Le mal est à l’intérieur
Si The Evil Within ne brille pas par son écriture, il incarne néanmoins une référence en matière d’horreur mais aussi surtout en matière de représentation de l’horreur. En effet, c’est un cas intéressant car comme on l’a évoqué, l’horreur et les monstres découlent généralement de l’imaginaire et de l’esprit. Or le jeu, dont le titre peut être littéralement traduit par « le mal intérieur », s’attaque précisément à la représentation de l’horreur depuis un esprit précis. Les troubles psychiques demeurent encore au XXIème siècle une véritable source de mystères pour la science dans le sens où, quoi qu’on en dise, il n’existe pas réellement d’explications prédéfinies sur leur fonctionnement, ni même de remède en cas de dysfonctionnement de l’esprit en général.
De ce fait, l’esprit en lui-même peut devenir une source de peur et The Evil Within le montre parfaitement avec son univers au background si développé. C’est d’ailleurs probablement la raison pour laquelle on peut avoir si peur en y jouant : il ne fait que représenter visuellement des choses dont on a conscience de l’existence mais pour lesquelles nous n’avons aucune représentation concrète. Plus encore, il nous est souvent impossible d’y trouver une explication claire ni même un quelconque moyen de s’en prémunir, ce qui entraîne alors cette crainte de se voir trahir par son propre esprit tout en se sentant impuissant face à cela. D’ailleurs, n’est-ce pas le sentiment que le jeu parvient à nous retransmettre tout au long du jeu à travers Sebastian ? Tous les événements sont-ils réellement en train de se produire, ou tout cela n’est-il que le fruit de son imagination ? Qu’est-ce qui est réel, qu’est-ce qui ne l’est pas ?

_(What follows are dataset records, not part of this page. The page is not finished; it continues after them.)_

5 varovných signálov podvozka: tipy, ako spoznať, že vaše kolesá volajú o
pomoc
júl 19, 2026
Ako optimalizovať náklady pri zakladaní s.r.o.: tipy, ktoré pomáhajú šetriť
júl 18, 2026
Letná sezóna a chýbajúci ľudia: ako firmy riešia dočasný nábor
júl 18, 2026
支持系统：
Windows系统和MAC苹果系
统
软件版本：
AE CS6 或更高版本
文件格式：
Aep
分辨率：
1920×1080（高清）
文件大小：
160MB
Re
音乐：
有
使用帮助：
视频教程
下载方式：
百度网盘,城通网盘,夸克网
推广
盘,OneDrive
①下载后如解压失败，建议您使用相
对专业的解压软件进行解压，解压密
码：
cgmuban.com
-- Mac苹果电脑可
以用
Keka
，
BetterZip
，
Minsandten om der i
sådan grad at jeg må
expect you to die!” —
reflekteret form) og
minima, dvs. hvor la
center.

Après tout, le héros du jeu, le détective Sebastian Castellanos, est un esprit torturé : torturé par la perte de sa fille, par son alcoolisme. Or dans le STEM, le tourment mental revêt un aspect physique, avec des interprétations assez crues de tortures quasi-médiévales : Laura et le feu, le Gardien et l’enfermement/confinement, Trauma et l’écartèlement/la crucifixion, les barbelés qui traversent les hantés et qui sont très clairement en souffrance physique. Le reflet physique de la maladie mentale fait partie des postulats du jeu et approfondit l’ambiance horrifique de l’ensemble.
En résumé, The Evil Within nous confronte à la peur d’une chose que l’on possède tous : l’esprit et ses possibles dérives, l’endroit même où le mal trouve ses origines.